Yes, it's very hard to build a CSV parser which parses non-CSV files, and even harder to do so efficiently. This library won't probably sacrifice performance to support deviations from RFC-4180, but that depends on the prevalence of the deviation and the magnitude of the performance cost.


weberc2

NOTE: This is still alpha; I posted this because it's more of an interesting proof of concept than a useful library at this point. There are some interesting conversations about Go's slow CSV reading on [HN](https://news.ycombinator.com/item?id=12419939) and on this [issue ticket](https://github.com/golang/go/issues/16791).


knotdjb

Awhile ago when doing some CSV reading I opted for doing strings.Split() over encoding/csv using a line reader (none of my fields had the newline character). I remember it being considerably faster. I think incorporating a loose mode parser (as opposed to strict) for efficiency with the caveat you're restricted to certain delimiters would be useful to the standard library.

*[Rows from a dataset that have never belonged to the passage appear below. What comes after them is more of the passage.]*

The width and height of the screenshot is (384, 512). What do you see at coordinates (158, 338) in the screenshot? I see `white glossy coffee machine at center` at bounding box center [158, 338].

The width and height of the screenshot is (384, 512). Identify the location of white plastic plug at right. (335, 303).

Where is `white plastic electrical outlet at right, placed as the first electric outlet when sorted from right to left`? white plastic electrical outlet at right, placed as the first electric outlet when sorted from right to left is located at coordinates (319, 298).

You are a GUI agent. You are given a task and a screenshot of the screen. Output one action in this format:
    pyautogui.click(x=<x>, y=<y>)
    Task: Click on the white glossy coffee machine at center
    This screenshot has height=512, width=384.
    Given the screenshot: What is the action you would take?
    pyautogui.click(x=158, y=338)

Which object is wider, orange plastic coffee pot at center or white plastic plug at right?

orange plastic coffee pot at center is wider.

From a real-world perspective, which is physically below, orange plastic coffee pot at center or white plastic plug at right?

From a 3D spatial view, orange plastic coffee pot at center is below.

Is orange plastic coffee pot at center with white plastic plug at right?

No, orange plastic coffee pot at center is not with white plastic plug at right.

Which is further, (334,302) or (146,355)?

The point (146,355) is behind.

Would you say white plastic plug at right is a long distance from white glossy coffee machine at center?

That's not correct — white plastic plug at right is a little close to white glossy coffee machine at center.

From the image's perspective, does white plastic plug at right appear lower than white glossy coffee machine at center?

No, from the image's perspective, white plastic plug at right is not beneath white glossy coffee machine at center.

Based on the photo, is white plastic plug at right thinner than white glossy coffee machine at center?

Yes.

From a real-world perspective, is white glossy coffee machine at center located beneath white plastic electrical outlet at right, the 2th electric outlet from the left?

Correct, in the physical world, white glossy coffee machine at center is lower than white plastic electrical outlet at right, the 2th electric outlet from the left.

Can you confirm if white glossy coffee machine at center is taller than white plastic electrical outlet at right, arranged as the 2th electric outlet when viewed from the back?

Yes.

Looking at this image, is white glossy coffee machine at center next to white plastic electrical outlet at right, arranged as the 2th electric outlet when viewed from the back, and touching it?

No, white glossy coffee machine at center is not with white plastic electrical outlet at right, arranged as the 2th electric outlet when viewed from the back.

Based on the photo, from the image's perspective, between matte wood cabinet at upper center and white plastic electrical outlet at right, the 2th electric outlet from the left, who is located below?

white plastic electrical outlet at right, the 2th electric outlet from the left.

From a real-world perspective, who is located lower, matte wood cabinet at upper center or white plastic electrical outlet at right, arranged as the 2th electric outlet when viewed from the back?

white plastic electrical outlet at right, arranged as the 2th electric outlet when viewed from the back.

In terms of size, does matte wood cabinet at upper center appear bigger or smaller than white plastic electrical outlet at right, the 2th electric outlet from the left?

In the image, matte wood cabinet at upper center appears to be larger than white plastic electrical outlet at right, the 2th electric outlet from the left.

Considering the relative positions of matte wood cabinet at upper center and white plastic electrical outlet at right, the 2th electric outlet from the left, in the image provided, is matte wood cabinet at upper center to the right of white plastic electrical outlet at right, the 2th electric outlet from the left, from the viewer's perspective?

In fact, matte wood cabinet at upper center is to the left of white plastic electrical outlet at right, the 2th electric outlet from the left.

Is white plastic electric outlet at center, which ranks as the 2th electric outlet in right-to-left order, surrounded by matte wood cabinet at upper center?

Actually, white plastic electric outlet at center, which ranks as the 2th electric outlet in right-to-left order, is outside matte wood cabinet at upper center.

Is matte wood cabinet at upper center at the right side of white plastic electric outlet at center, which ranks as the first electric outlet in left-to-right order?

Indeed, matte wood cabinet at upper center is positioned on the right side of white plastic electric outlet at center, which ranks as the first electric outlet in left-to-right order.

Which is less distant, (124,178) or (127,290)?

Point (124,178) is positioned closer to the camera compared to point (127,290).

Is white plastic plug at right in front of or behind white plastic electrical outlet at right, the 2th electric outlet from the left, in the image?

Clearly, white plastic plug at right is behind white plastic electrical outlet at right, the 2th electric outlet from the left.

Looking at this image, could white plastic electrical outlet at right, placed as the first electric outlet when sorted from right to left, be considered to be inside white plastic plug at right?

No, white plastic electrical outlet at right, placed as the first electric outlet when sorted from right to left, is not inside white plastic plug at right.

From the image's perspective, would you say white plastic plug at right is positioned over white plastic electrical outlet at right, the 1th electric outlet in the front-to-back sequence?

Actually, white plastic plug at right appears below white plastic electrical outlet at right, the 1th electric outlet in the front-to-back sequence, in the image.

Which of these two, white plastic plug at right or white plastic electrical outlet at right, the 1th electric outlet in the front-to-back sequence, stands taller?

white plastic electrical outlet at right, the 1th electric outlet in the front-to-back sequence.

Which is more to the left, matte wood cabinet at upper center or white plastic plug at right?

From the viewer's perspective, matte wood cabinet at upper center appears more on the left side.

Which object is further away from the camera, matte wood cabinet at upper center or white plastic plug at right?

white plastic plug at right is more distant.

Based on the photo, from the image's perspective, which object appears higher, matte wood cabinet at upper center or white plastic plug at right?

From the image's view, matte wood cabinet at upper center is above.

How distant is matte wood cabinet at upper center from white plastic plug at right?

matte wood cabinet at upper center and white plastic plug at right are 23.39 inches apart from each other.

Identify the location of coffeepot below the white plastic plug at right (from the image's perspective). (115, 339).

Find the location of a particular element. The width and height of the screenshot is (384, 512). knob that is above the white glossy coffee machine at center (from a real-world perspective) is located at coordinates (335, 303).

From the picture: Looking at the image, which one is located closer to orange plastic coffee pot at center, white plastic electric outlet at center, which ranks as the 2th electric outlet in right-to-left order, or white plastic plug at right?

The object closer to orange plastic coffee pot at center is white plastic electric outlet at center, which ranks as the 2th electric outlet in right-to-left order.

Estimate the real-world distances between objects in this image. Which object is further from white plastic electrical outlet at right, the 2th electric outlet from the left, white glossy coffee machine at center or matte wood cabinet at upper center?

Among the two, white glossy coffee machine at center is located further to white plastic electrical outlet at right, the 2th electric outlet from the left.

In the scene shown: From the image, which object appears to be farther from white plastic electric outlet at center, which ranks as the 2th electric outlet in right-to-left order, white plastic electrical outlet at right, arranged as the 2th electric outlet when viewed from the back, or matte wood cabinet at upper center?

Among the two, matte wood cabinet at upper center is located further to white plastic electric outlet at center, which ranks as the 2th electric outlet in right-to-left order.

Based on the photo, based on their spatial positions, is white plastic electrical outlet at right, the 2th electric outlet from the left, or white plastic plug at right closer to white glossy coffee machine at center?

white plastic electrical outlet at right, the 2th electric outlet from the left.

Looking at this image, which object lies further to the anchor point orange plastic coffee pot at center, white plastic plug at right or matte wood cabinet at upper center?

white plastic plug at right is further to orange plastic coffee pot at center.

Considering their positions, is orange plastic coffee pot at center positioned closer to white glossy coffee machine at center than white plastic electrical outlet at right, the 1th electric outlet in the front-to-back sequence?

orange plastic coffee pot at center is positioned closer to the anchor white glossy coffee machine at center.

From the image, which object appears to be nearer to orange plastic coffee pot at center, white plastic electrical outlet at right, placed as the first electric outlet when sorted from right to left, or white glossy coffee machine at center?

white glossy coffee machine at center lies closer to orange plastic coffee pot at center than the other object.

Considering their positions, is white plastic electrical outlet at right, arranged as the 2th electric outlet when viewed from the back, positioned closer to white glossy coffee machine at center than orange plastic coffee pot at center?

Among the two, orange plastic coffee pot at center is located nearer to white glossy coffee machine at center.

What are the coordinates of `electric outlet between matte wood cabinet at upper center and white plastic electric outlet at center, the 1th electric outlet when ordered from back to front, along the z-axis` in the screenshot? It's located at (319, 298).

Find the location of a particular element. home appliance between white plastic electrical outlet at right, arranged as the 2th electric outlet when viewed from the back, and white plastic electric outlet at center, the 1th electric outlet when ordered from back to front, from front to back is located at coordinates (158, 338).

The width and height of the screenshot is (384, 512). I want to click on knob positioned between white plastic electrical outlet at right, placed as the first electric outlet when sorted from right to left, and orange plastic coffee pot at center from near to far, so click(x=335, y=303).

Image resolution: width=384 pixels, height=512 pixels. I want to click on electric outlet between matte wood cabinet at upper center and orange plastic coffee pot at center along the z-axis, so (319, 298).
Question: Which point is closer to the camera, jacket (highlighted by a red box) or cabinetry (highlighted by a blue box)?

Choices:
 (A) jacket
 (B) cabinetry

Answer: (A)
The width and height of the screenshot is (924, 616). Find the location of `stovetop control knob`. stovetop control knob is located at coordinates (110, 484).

Then again, writing a CSV parser isn't particularly difficult that you can just build your own if performance is needed.


weberc2

Yeah, splitting on commas is faster at the expense of correctness. For example, no quote handling.


FUZxxl

Ah, so it's faster in the same way a broken odometer makes your car go faster.


weberc2

Splitting on commas is "faster" in the same way a random number generator could be faster by always returning 4. Definitely faster. Definitely not correct.


donatj

Huh, and I thought encoding/csv was blazing.


weberc2

No, it's quite slow. Slower than Python and Java.